Tighter domestic maize supplies has put upward pressure on prices, with most markets recording grain prices well above their year-earlier levels. Inflationary pressure stemming from the depreciation of the national currency (metical) against the US dollar also boosted price increases, with the national year-on-year inflation rate standing at 25.5 percent as of October 2016. Moreover, an increase in the cost of fuel in October, following the first upward revision of fuel prices by the Government since 2011, is expected to contribute to sustaining inflationary pressure.
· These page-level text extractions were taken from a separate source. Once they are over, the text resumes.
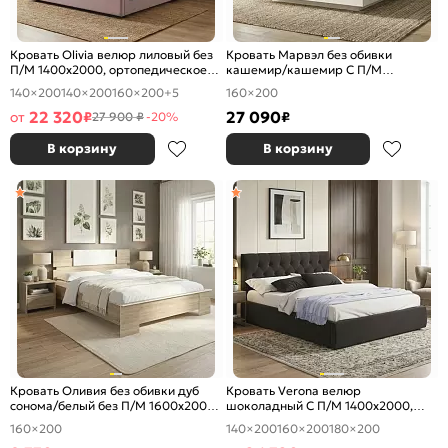
Кровать Olivia велюр лиловый без
Кровать Марвэл без обивки
П/М 1400x2000, ортопедическое
кашемир/кашемир С П/М
основание, изголовье мягкое
1600x2000, ортопедическое
140×200
140×200
160×200
+5
160×200
основание, изголовье жесткое
22 320
27 090
от
₽
₽
27 900 ₽
-20%
В корзину
В корзину
Кровать Оливия без обивки дуб
Кровать Verona велюр
сонома/белый без П/М 1600x2000,
шоколадный С П/М 1400x2000,
изголовье жесткое
ортопедическое основание,
160×200
140×200
160×200
180×200
изголовье мягкое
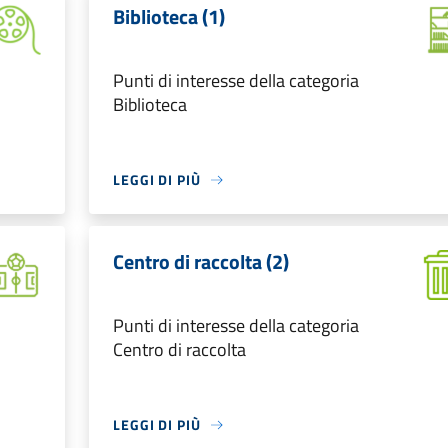
Biblioteca (1)
Punti di interesse della categoria
Biblioteca
LEGGI DI PIÙ
Centro di raccolta (2)
Punti di interesse della categoria
Centro di raccolta
LEGGI DI PIÙ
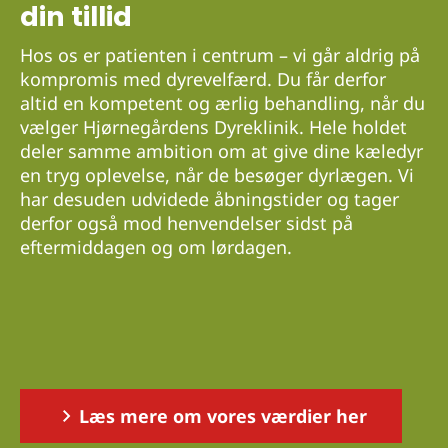
din tillid
Hos os er patienten i centrum – vi går aldrig på
kompromis med dyrevelfærd. Du får derfor
altid en kompetent og ærlig behandling, når du
vælger Hjørnegårdens Dyreklinik. Hele holdet
deler samme ambition om at give dine kæledyr
en tryg oplevelse, når de besøger dyrlægen. Vi
har desuden udvidede åbningstider og tager
derfor også mod henvendelser sidst på
eftermiddagen og om lørdagen.
Læs mere om vores værdier her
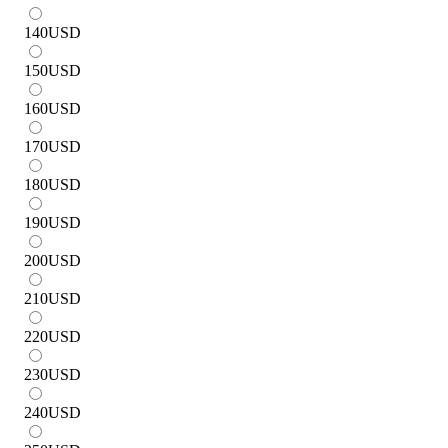
140
USD
150
USD
160
USD
170
USD
180
USD
190
USD
200
USD
210
USD
220
USD
230
USD
240
USD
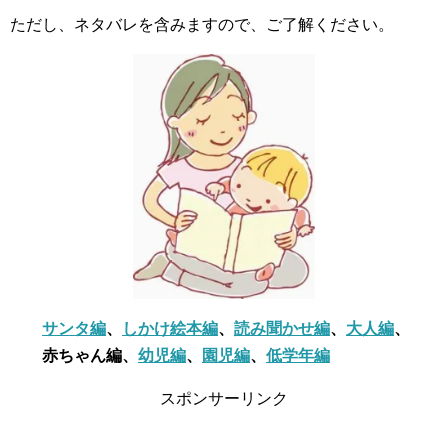
ただし、ネタバレを含みますので、ご了解ください。
サンタ編
、
しかけ絵本編
、
読み聞かせ編
、
大人編
、
赤ちゃん編、
幼児編
、
園児編
、
低学年編
スポンサーリンク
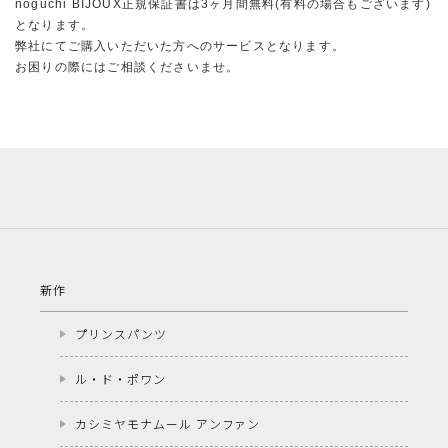
noguchi BIJOUX正規保証書は3ヶ月間無料(有料の場合もございます)
となります。
弊社にてご購入いただいた方へのサービスとなります。
お困りの際にはご相談くださいませ。
新作
プリンスパンツ
ル・ド・ポワン
カシミヤモナムール アンファン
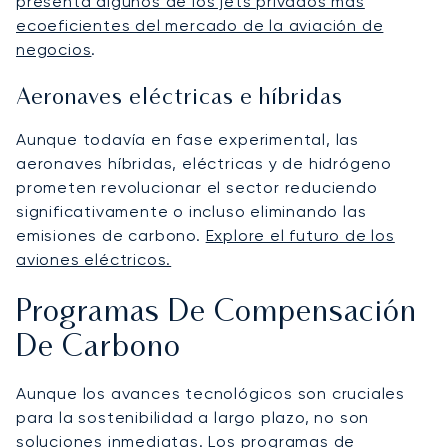
presenta algunos de los jets privados más
ecoeficientes del mercado de la aviación de
negocios
.
Aeronaves eléctricas e híbridas
Aunque todavía en fase experimental, las
aeronaves híbridas, eléctricas y de hidrógeno
prometen revolucionar el sector reduciendo
significativamente o incluso eliminando las
emisiones de carbono.
Explore el futuro de los
aviones eléctricos.
Programas De Compensación
De Carbono
Aunque los avances tecnológicos son cruciales
para la sostenibilidad a largo plazo, no son
soluciones inmediatas. Los programas de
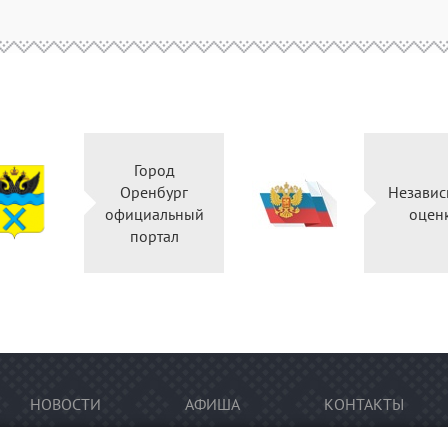
Город
Оренбург
Независ
официальный
оцен
портал
НОВОСТИ
АФИША
КОНТАКТЫ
Food security conditions deteriorate sharply

The reduced harvest in southern and central areas and higher food prices, have resulted in severely stressed food security conditions. A Government-led assessment estimated that close to 2 million people are in need of humanitarian assistance and this is figure is likely to rise in the first quarter of 2017 if the immediate requirements are not satisfied. The assessment found that the majority of households that were surveyed did not have cereal stocks for consumption and, due to frequent replanting, have low seed supplies that might adversely affect their productive capacity for the subsequent 2017 main season. In addition, an Integrated Food Security Phase Classification (IPC) assessment in August estimated high levels of acute malnutrition in the Sofala and Zambezia provinces, while the situation is critical in Cabo Delgado. A further stress on the food security situation relates to the localized conflict in Manica and Sofala provinces between Government forces and the armed wing of the opposition party (Renamo), which has resulted in the displacement of up to 80 000 people.

The Government and humanitarian community are responding to the current situation, providing agricultural support for livestock and horticulture production and food assistance to the most vulnerable households.